**TEXT PASSAGE**.

Even Realities Funding Puts Camera-Free Smart Glasses in Focus Even Realities funding gives camera-free smart glasses a $1 billion test case as Apple, Meta, Snap, and others chase wearable AI.

A woman in a beige sleeveless top and a man in a black blazer, both wearing smart glasses, look at a laptop screen together. The woman’s hair is in a bun and the man has curly hair.
Image Credit: Even Realities

Even Realities has become one of the most interesting smart glasses companies in the market because it is growing by removing the feature many rivals are adding first: the camera.

The Shenzhen-based startup, founded by ex-Apple engineers in 2023, raised $150 million in a pre-Series B round led by Meituan and previous backer Tencent, reaching a $1 billion valuation, according to TechCrunch. Founder and CEO Will Wang previously worked on Apple Watch and iPhone, while other co-founders came from technology and luxury eyewear backgrounds, including Lindberg. That mix explains the company’s strategy: make smart glasses that look and behave closer to real eyewear, then add information quietly through a heads-up display.

**MATERIAL**.
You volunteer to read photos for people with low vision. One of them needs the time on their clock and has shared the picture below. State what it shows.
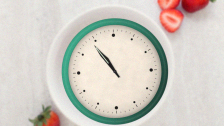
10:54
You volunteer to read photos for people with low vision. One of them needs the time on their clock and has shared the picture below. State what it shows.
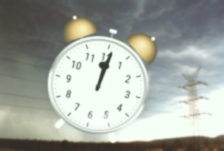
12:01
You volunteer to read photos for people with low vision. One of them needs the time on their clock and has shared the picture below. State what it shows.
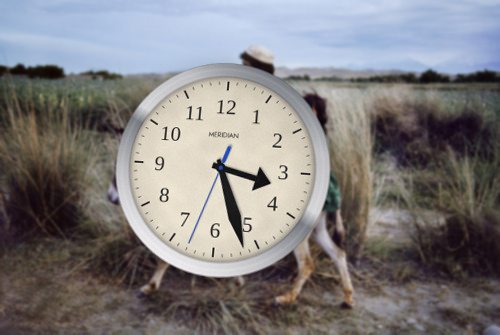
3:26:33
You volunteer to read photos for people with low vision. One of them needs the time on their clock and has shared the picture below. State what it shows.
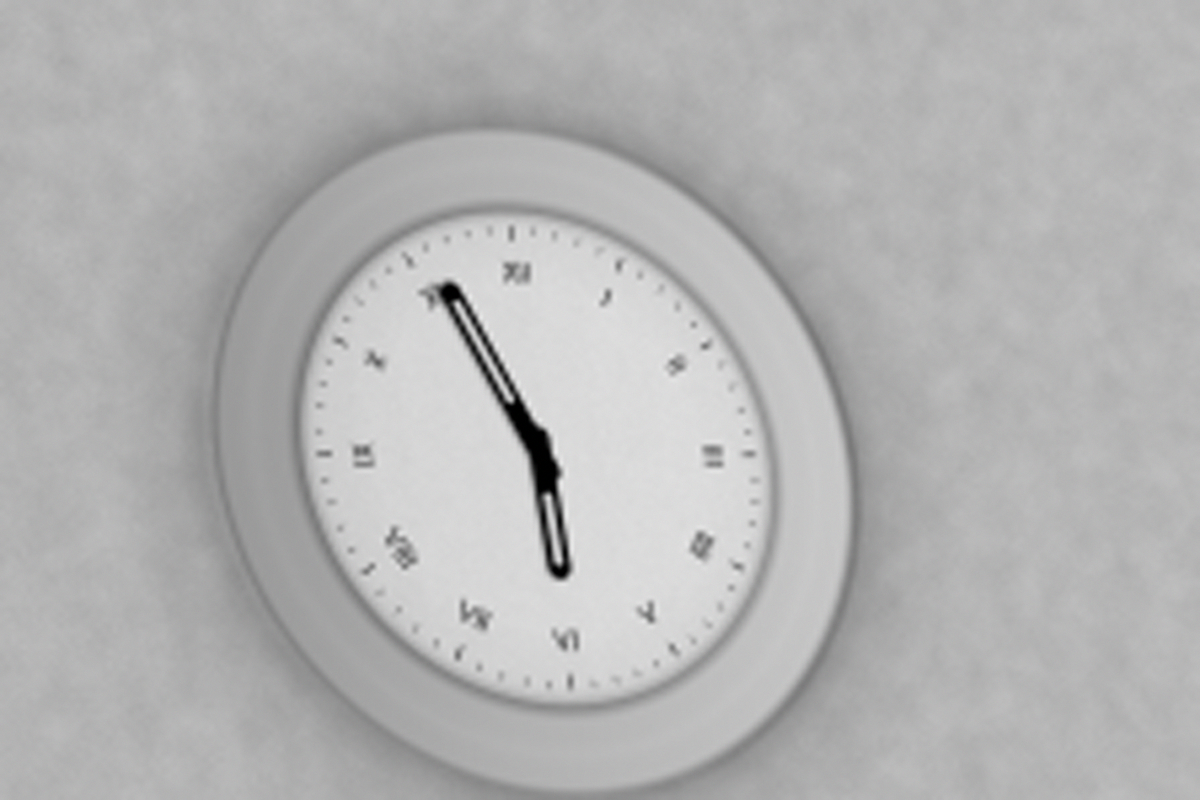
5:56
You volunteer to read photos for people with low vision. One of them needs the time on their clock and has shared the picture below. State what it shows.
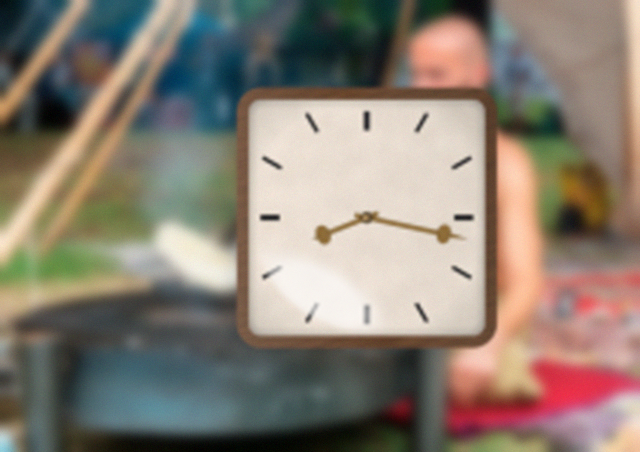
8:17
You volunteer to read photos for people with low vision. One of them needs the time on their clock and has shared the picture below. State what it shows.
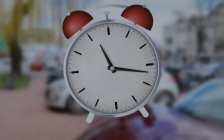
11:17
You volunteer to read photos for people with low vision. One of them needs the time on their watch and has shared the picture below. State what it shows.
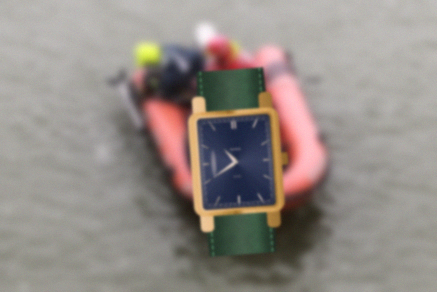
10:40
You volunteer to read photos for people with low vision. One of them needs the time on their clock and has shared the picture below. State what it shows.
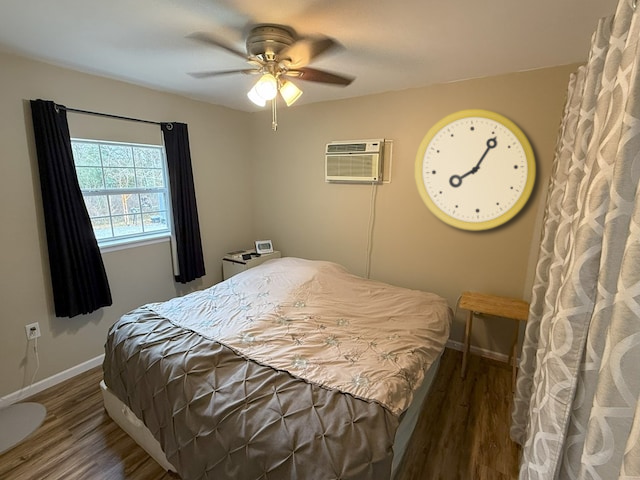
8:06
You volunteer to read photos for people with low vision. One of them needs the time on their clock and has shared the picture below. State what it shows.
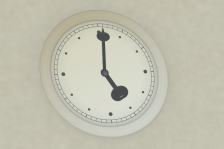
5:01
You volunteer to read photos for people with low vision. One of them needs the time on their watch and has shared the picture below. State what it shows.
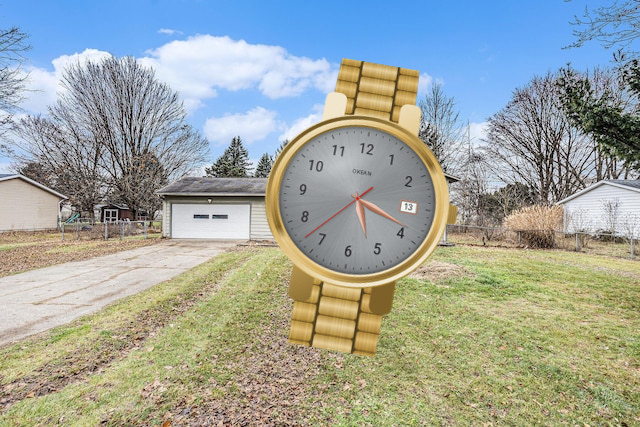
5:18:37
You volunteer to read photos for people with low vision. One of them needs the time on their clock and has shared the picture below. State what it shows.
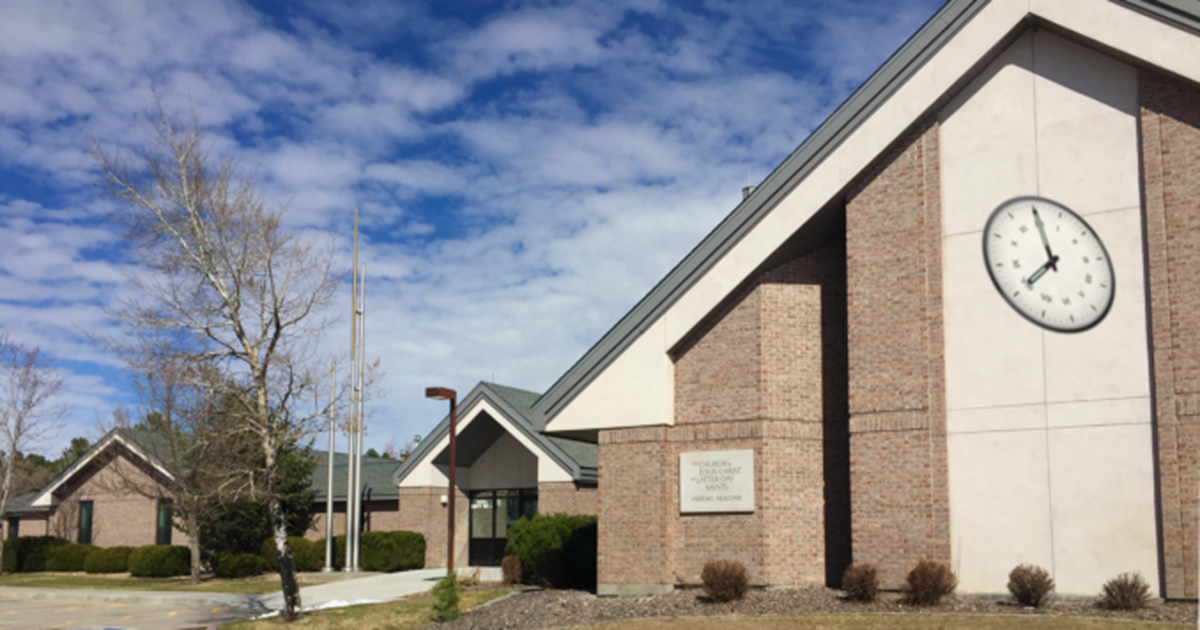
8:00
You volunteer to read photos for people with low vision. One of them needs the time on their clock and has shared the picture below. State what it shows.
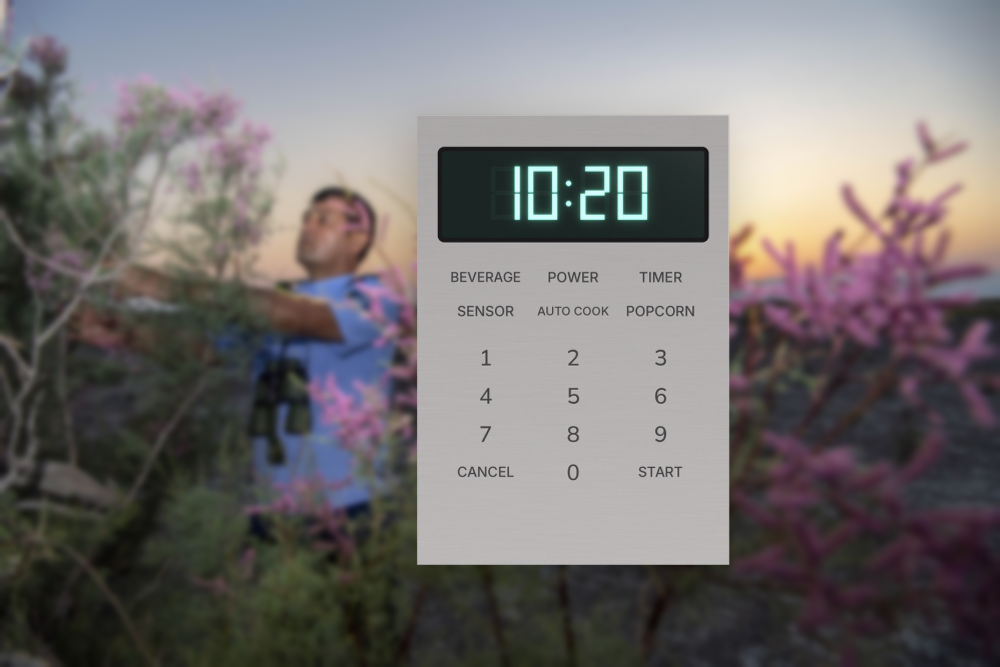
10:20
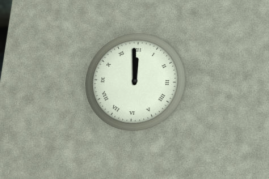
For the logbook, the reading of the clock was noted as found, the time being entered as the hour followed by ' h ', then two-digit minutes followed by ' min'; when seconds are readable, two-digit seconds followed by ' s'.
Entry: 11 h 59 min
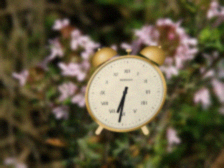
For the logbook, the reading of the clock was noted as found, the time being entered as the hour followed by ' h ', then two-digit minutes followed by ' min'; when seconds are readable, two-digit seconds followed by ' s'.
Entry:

**WRITTEN TASK A**. In the article on Even Realities' smart glasses, which companies led the startup's pre-Series B round?
**WRITTEN TASK B**. Write the next few paragraphs of the article on Even Realities' smart glasses, picking up after its final sentence.

**WRITTEN ANSWER A**. Meituan and previous backer Tencent led the round.

**WRITTEN ANSWER B**.
Even Realities is not trying to build a Ray-Ban Meta clone. Its latest Even G2 glasses skip the outward-facing camera and speaker entirely. Instead, the product places a small visual layer in the wearer’s field of view for notifications, translation, navigation, teleprompter use, and AI-assisted conversation. A companion Even R1 ring gives users a discreet way to tap and swipe through the interface without speaking commands in public or touching the glasses repeatedly.

That makes Even Realities a useful counterpoint for Apple. While Meta and Snap are pushing glasses that use cameras to understand the world, Even is betting that the first socially acceptable version of AI eyewear may need to look less like a camera and more like a normal pair of glasses.

The Camera-Free Bet

Smart glasses are racing toward the same question from different directions. Meta’s Ray-Ban glasses put cameras, microphones, speakers, and AI into familiar frames. Snap’s new Specs are a more ambitious AR product, built around spatial computing, AI assistance, and shared experiences. Apple has Vision Pro as its spatial computing platform and is widely expected to keep exploring lighter, wearable formats over time.

Even Realities is choosing a narrower path. Its idea is not to capture the world. It is to place useful information in front of the wearer without making everyone nearby wonder whether they are being recorded.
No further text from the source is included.